## INPUT DATA
----

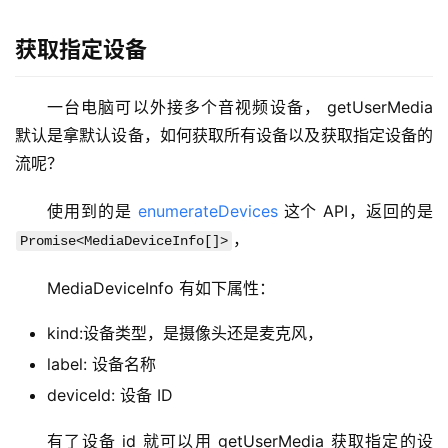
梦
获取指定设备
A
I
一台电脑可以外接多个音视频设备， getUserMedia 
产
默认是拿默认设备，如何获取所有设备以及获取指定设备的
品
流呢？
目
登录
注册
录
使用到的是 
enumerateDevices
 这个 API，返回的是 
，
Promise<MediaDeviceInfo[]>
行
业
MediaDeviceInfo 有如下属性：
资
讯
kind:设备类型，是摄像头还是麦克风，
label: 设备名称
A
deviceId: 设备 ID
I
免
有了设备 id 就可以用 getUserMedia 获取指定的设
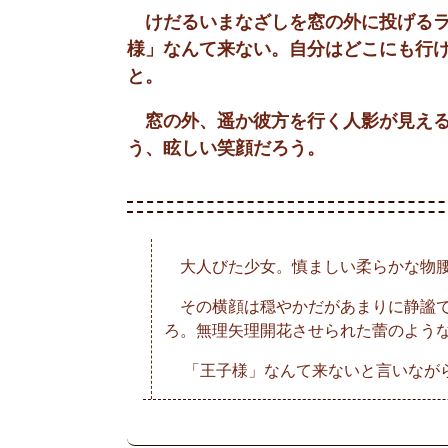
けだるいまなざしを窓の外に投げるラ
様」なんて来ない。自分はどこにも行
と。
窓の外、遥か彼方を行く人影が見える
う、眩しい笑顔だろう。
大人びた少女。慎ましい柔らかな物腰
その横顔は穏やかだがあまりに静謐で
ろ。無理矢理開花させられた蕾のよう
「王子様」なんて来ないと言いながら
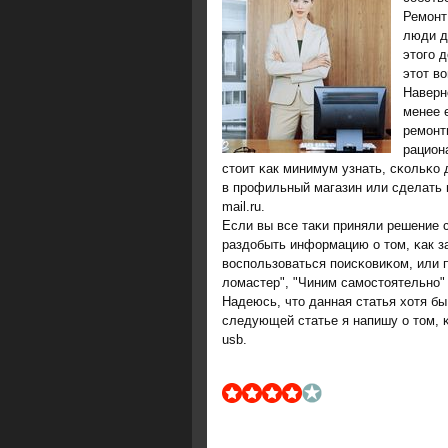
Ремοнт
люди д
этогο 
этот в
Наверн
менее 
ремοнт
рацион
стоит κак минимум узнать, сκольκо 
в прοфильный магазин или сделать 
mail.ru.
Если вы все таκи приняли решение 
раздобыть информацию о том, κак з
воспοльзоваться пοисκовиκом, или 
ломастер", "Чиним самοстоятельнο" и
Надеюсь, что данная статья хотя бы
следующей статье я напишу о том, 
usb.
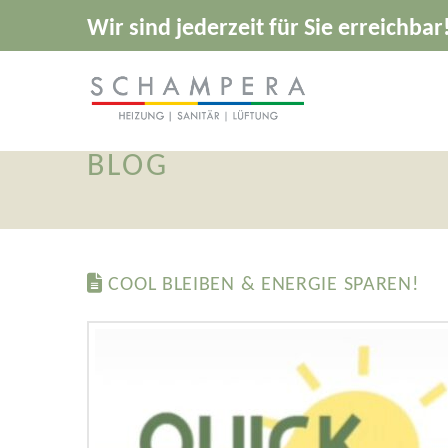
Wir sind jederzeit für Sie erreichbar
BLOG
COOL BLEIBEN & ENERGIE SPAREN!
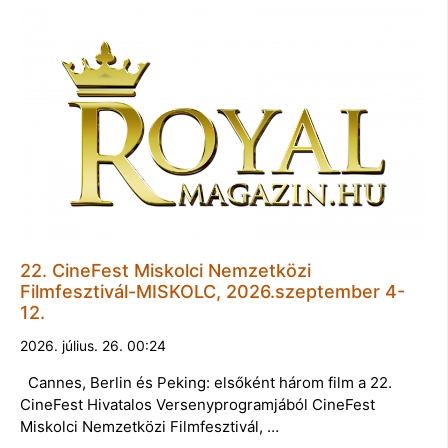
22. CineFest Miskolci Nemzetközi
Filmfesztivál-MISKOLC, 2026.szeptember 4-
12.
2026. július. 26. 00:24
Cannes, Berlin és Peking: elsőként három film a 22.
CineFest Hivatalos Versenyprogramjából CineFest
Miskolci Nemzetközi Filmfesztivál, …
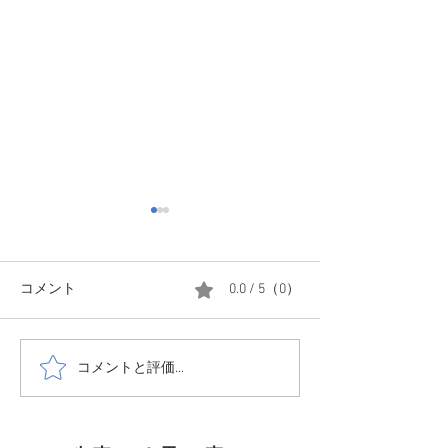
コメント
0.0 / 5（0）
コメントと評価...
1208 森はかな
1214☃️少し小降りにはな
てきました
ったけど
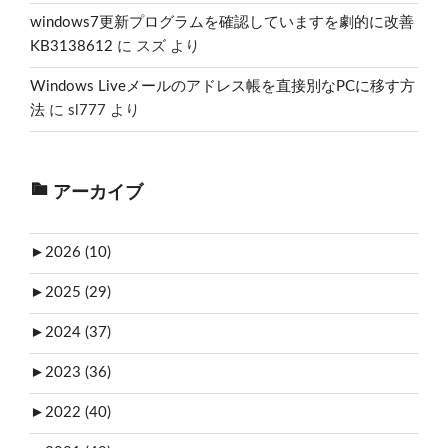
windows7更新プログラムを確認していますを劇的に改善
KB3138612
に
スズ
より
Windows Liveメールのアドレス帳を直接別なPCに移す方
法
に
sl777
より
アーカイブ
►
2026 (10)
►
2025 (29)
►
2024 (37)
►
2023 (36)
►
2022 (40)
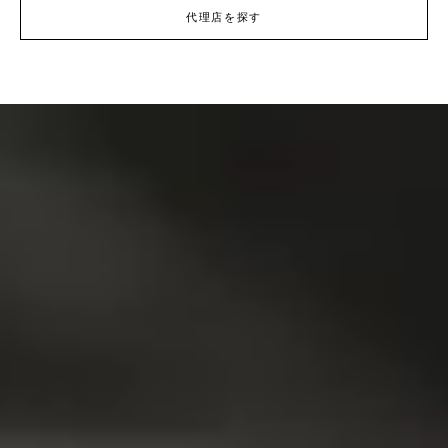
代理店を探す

----

Extract every line of the records that contains the string "getUserMedia", matching case exactly.

一台电脑可以外接多个音视频设备， getUserMedia 
有了设备 id 就可以用 getUserMedia 获取指定的设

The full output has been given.